Ces amendements ont suscité des débats au Parlement et dans la société civile. Quel que soit le dispositif précis adopté, la question se pose de savoir si le principe même de demander ou d’exiger un passe sanitaire serait ou non conforme à la Constitution, eu égard à la jurisprudence précédente. Une controverse existe aussi parmi les juristes. Certains défendent la thèse que cela serait inconstitutionnel parce que cela résulte des décisions précitées, qui auraient ainsi créé une sorte de principe général d’interdiction. D’autres pensent que la jurisprudence du Conseil constitutionnel ne permet pas encore d’en déduire cela.

La position que nous souhaitons pendre sur ce débat s’inscrit dans la deuxième option. Au delà de l’interprétation des décisions du Conseil constitutionnel, il faut nous semble-t-il pour ce faire revenir tout simplement au texte de la Constitution, à savoir l’article 4 de la Constitution lui-même, qui dispose pour rappel que « Les partis et groupements politiques concourent à l’expression du suffrage. Ils se forment et exercent leur activité librement. Ils doivent respecter les principes de la souveraineté nationale et de la démocratie ».

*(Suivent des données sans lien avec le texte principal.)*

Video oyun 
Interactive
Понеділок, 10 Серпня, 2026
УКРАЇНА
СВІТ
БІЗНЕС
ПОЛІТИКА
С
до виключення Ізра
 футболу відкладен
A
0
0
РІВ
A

« Les partis et groupements politiques concourent à l’expression du suffrage. Ils se forment et exercent leur activité librement ».

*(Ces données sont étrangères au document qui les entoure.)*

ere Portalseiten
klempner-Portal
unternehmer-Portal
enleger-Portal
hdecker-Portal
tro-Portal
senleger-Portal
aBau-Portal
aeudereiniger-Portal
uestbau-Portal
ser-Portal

Article 4 de la Constitution

De ce texte résulte de notre point de vue l’idée que dans ce cadre, la liberté des partis politiques se trouve particulièrement protégée. Dès lors, du point de vue de la constitutionnalité de ce dispositif, il en résulterait que le principe de la liberté des partis justifie tout aussi bien la liberté de demander et d’exiger un passe sanitaire pour accéder à une réunion politique d’un coté, que l’impossibilité pour la loi d’exiger que le passe sanitaire soit obligatoire pour les réunions politiques d’un autre côté. Ceci s’examinant bien sûr par ailleurs dans le respect du principe de proportionnalité contrôlé par le Conseil constitutionnel.

Une solution logique de nature à satisfaire toutes les formations politiques quelles qu’elles soient, respectueuse de la diversité des opinions formées en âme et conscience et véritablement fondée sur le texte même de la Constitution.